First Quarter: Perfect first drive: Brett Favre was 6 for 6 and completed passes to 6 different receivers, although Denver should have intercepted the ball in the end zone. Denver was able to run the ball a little early on, but Jarious Jackson was far too inconsistant. Jackson's early struggles reminded me of the mid-90s Favre who was usually inaccurate in the first quarter because he was so excited. Ed McCaffrey had a horrible first half for Denver as Darren Sharper and Al Harris got in two big hits on him. Packers 7, Denver 0.

Second Quarter: Typical game for the Packers defense: early in the game the defensive line is shoved around, but as the game goes on it gets stronger. This defies most convential thinking, usually the offensive line wears down a defensive line. It is probably due to the quality depth the Packers have at defensive line and a good rotation scheme by the Packers coaches. Extra bonus: Kenny Peterson returned for the first time in a few weeks, and this only improves the line. Jackson is getting better as he calms down, but his horrible pass intercepted by Al Harris on a busted play got him benched. Danny Kanell came in and he isn't horrible, but he doesn't make any big plays either. The only bad plays by Favre in recent weeks is his insistence to get Wesley Walls involved in the offense. Walls has made some big catches, but teams know Favre wants to throw deep to Walls. Favre's first pass after the Jackson interception was a long pass to Walls that was intercepted. After the great first drive, Favre only completed 6 more passes the entire game and the Packers found the rest of their success with the run offense. It was very surprising to see Ryan Longwell miss a field goal within 45 yards, but it happened today. Packers 10, Denver 0.

Third Quarter: Without Jake Plummer at quarterback, Denver's offense is just bad. Kanell didn't commit many turnovers, his only interception was an end of the half hail mary pass in the end zone, but they just can't keep any drive going. With Favre's post first drive struggles in this game, the offense only got going once Denver's defensive line got worn out. Denver gets on the board, but Ahman Green's big 47 yard run sets up an easy touchdown run as the Packers offensive line did a great job setting up a huge running lane over the left tackle. After the long kick return, Denver has a chance to answer right back but...Packers 17, Denver 3.
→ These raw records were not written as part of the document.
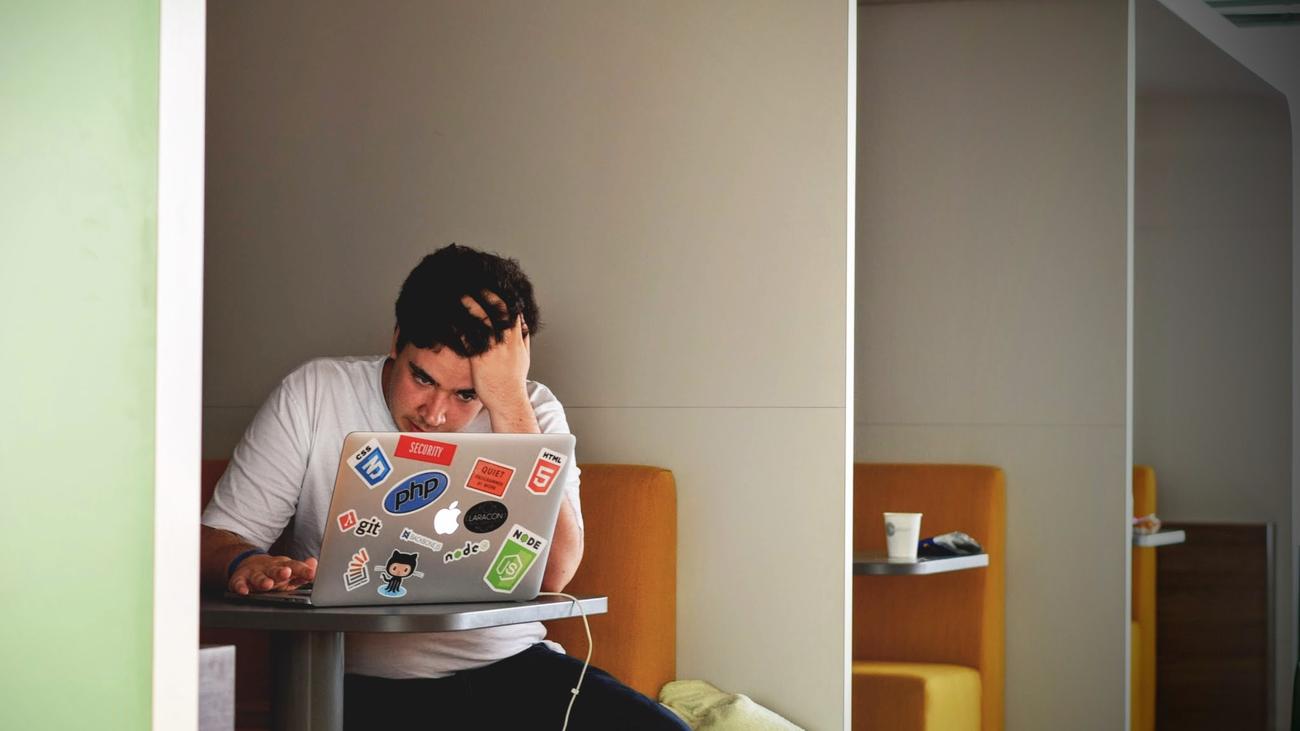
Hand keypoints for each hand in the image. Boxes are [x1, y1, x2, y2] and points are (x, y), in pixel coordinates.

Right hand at [228, 554, 317, 594]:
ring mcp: (254, 573)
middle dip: (281, 572)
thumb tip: (315, 564)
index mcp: (283, 566)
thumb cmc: (274, 572)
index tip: (311, 574)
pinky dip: (240, 587)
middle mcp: (269, 568)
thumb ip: (302, 571)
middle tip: (287, 573)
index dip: (303, 570)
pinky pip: (239, 583)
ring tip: (267, 585)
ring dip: (262, 580)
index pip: (295, 567)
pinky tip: (244, 591)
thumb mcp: (289, 570)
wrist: (249, 563)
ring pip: (258, 576)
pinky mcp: (240, 578)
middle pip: (276, 569)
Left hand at [461, 291, 531, 415]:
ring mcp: (494, 349)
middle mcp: (507, 341)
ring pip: (483, 319)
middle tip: (475, 283)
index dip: (503, 296)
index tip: (494, 287)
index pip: (513, 310)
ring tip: (461, 294)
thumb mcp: (524, 357)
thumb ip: (523, 339)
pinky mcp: (480, 358)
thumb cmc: (513, 382)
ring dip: (471, 304)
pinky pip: (469, 337)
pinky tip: (451, 318)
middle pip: (499, 309)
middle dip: (487, 294)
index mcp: (517, 339)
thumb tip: (524, 325)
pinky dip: (461, 325)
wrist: (508, 400)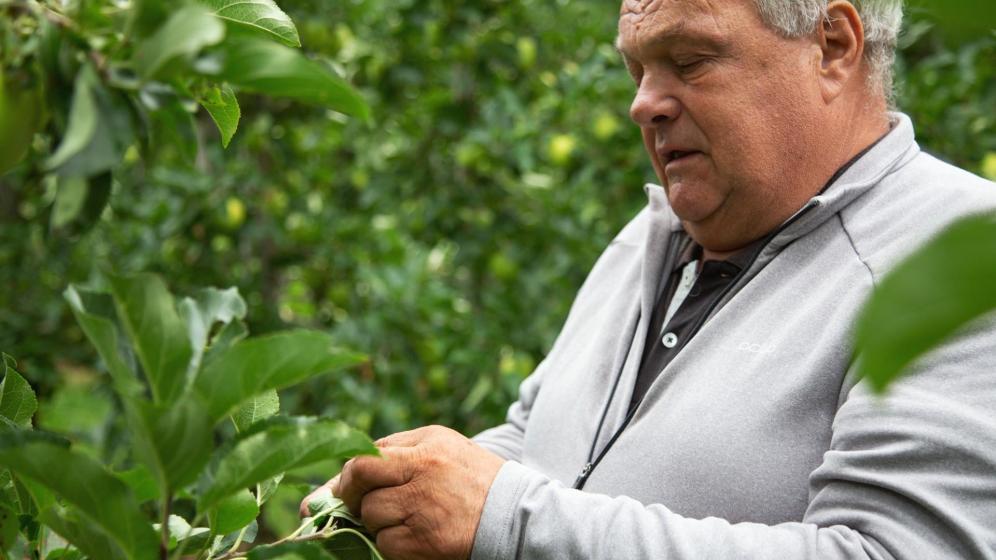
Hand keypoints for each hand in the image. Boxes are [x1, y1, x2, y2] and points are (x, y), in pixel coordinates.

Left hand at [300, 425, 504, 559]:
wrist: (516, 514)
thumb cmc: (472, 479)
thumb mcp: (442, 448)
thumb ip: (397, 451)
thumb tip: (344, 476)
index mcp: (428, 445)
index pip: (366, 454)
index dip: (349, 475)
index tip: (347, 488)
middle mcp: (425, 470)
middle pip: (361, 479)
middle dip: (352, 496)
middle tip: (360, 506)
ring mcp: (425, 506)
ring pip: (371, 515)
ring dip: (379, 523)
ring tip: (406, 519)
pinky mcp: (427, 540)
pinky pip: (386, 544)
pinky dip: (393, 545)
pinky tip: (416, 536)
Fourth Quarter: Denver turns the ball over on downs when the Packers run defense made a great goal line stand, and Kanell couldn't throw it in either. Then Green's huge 98 yard run: the run blocking, especially by Kevin Barry who sealed off the right side for a huge hole was great, solid blocking by the receivers because the Denver pursuit by the secondary was slow to react, and speed by Green to run past the 2 Denver defensive backs who had a shot near the end zone. Adrian Madise had a great kickoff return for Denver in the 3rd quarter but botched catching the ball on the 4th quarter kickoff and the Packers got their first special teams touchdown of the year. The game was on fumes after that point as both teams backups (and backups of backups) entered the game. Packers 31, Denver 3.